24I : L’intériorité du personnage de Jimmy est également révélée par sa diction. Comment avez-vous travaillé avec Benicio del Toro pour la trouver ?
A. D. :
Ça vient de lui. C’est un artiste admirable, vraiment, un travailleur acharné, vous n’avez pas idée. Il est incroyable, notamment dans sa précision. Très vite, quand on avait commencé à travailler sur Jimmy à Los Angeles, il m’avait demandé de lui trouver un coach pour l’épauler. Bien sûr, on avait aussi pour nous aider ce fameux film de McKenzie où on entendait ces Indiens des années 50, avec ce phrasé si particulier et cet américain très beau, mais légèrement différent. Mais à Browning, j’avais rencontré un vétéran devenu prof, spécialiste du langage Blackfoot, à qui j’ai pu demander de venir avec nous pendant un temps sur le tournage. Et le rapport entre cet homme plus âgé et Benicio était magnifique à regarder. Ils étaient collés l’un à l’autre et Benicio prenait tout, comme un ogre qui dévorait ce que ce professeur lui disait. Et peu à peu, à sa façon, il a réussi à inventer cette élocution si particulière de Jimmy.

24I : Finalement, est-ce que vous pensez que c’est parce que ces deux hommes sont si différents l’un de l’autre, à tous points de vue, qu’ils arrivent à se parler et à s’ouvrir ainsi ?
A. D. :
Je pense, oui. Le fait que Devereux soit un sauvage amuse Jimmy et le fait que Jimmy soit si restrained, poli, pudique charme infiniment Devereux.

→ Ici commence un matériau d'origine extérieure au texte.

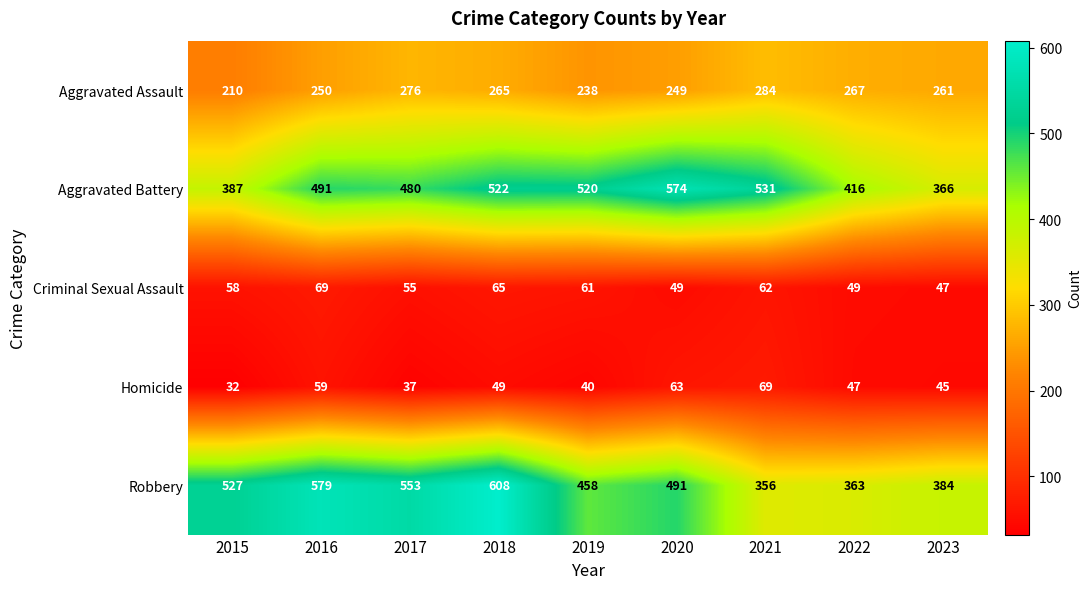

True or false: Criminal Sexual Assault has a value of 62 at 2021.

True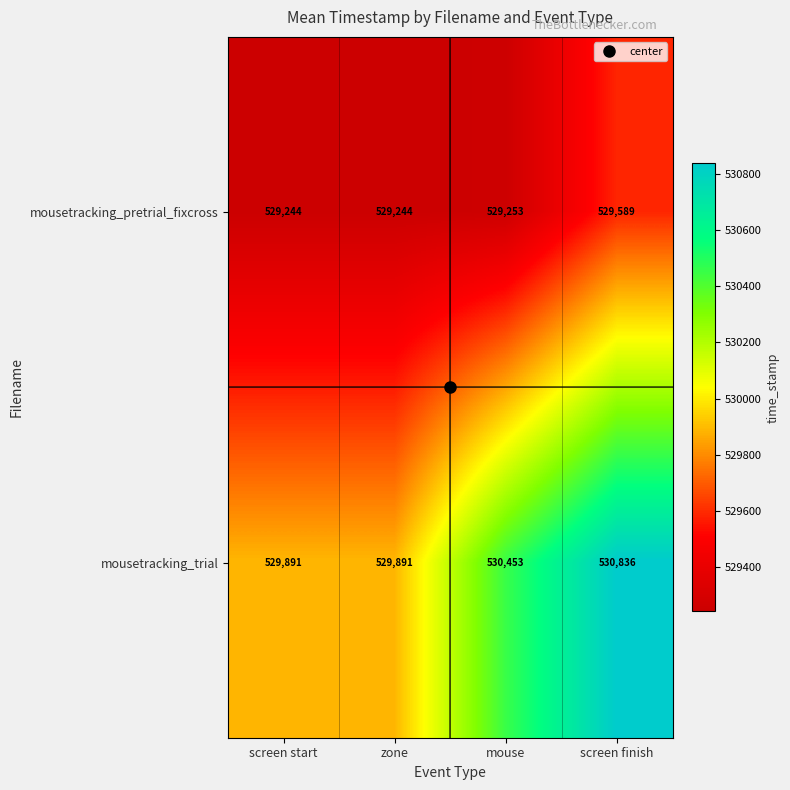

The value of mousetracking_trial at screen start is 124061. True or false?

False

Et je crois que le coup de foudre entre eux deux est véritablement de l’ordre de l’amour. Il y a une phrase de Lacan, qui a l’air savante mais qui me semble très simple et juste, qui dit « il n’y a pas d’amour de transfert, il n’y a que de l’amour tout court ». J’aime bien imaginer que c’est un véritable coup de foudre amoureux entre ces deux hommes quand ils se rencontrent. « Parce que c’était moi, parce que c’était lui! ». C’est immédiat entre eux et ça passe par leur différence. De façon générale, à mes yeux, la différence est toujours quelque chose qui vient enchanter les rapports humains. J’ai véritablement l’impression que le fait qu’on soit différents, quelle que soit la différence, vient enchanter l’amour.

 

Propos recueillis par Helen Faradji, par téléphone, le 5 février 2014.